Cognitive load, the mental effort required during working memory, is central to neuroscience, psychology, and human-computer interaction. Accurate assessment is vital for adaptive learning, clinical monitoring, and brain-computer interfaces. Physiological signals such as pupillometry and electroencephalography are established biomarkers of cognitive load, but their comparative utility and practical integration as lightweight, wearable monitoring solutions remain underexplored. EEG provides high temporal resolution of neural activity. Although non-invasive, it is technologically demanding and limited in wearability and cost due to its resource-intensive nature, whereas pupillometry is non-invasive, portable, and scalable. Existing studies often rely on deep learning models with limited interpretability and substantial computational expense. This study integrates feature-based and model-driven approaches to advance time-series analysis. Using the OpenNeuro 'Digit Span Task' dataset, this study investigates cognitive load classification from EEG and pupillometry.
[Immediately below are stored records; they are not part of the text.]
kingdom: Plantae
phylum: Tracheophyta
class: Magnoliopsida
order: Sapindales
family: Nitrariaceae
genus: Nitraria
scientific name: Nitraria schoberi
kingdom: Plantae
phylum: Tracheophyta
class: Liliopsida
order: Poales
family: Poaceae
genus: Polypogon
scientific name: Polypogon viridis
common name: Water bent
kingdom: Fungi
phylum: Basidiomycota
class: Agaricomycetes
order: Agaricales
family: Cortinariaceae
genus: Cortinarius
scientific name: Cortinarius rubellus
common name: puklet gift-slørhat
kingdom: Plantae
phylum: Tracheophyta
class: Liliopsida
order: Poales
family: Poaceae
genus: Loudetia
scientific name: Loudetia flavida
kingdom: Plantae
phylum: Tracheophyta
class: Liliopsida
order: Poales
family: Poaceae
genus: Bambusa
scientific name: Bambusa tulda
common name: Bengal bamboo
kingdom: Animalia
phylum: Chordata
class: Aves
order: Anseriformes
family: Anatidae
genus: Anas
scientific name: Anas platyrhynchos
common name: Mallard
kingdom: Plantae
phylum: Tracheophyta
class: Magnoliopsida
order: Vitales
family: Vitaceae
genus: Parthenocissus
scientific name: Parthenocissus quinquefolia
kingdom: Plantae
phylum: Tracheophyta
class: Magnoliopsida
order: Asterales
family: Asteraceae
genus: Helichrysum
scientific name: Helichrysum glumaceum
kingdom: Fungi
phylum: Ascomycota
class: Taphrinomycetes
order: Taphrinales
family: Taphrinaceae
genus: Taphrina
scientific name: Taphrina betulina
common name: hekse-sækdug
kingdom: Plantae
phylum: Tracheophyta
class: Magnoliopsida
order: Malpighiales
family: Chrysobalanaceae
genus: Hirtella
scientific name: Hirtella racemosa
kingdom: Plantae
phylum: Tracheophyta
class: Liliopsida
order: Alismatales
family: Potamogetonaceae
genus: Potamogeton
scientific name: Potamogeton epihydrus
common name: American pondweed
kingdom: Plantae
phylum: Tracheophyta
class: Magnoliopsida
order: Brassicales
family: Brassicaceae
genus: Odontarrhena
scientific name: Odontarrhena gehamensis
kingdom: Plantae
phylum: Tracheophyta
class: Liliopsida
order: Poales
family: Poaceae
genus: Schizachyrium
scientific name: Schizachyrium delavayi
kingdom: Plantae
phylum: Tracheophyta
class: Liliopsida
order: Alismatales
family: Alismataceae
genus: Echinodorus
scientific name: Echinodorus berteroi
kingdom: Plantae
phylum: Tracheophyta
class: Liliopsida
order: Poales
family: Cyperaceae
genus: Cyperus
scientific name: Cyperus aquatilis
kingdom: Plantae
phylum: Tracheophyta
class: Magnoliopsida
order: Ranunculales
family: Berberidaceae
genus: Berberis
Feature-based approaches using Catch-22 features and classical machine learning models outperform deep learning in both binary and multiclass tasks. The findings demonstrate that pupillometry alone can compete with EEG, serving as a portable and practical proxy for real-world applications. These results challenge the assumption that EEG is necessary for load detection, showing that pupil dynamics combined with interpretable models and SHAP based feature analysis provide physiologically meaningful insights. This work supports the development of wearable, affordable cognitive monitoring systems for neuropsychiatry, education, and healthcare.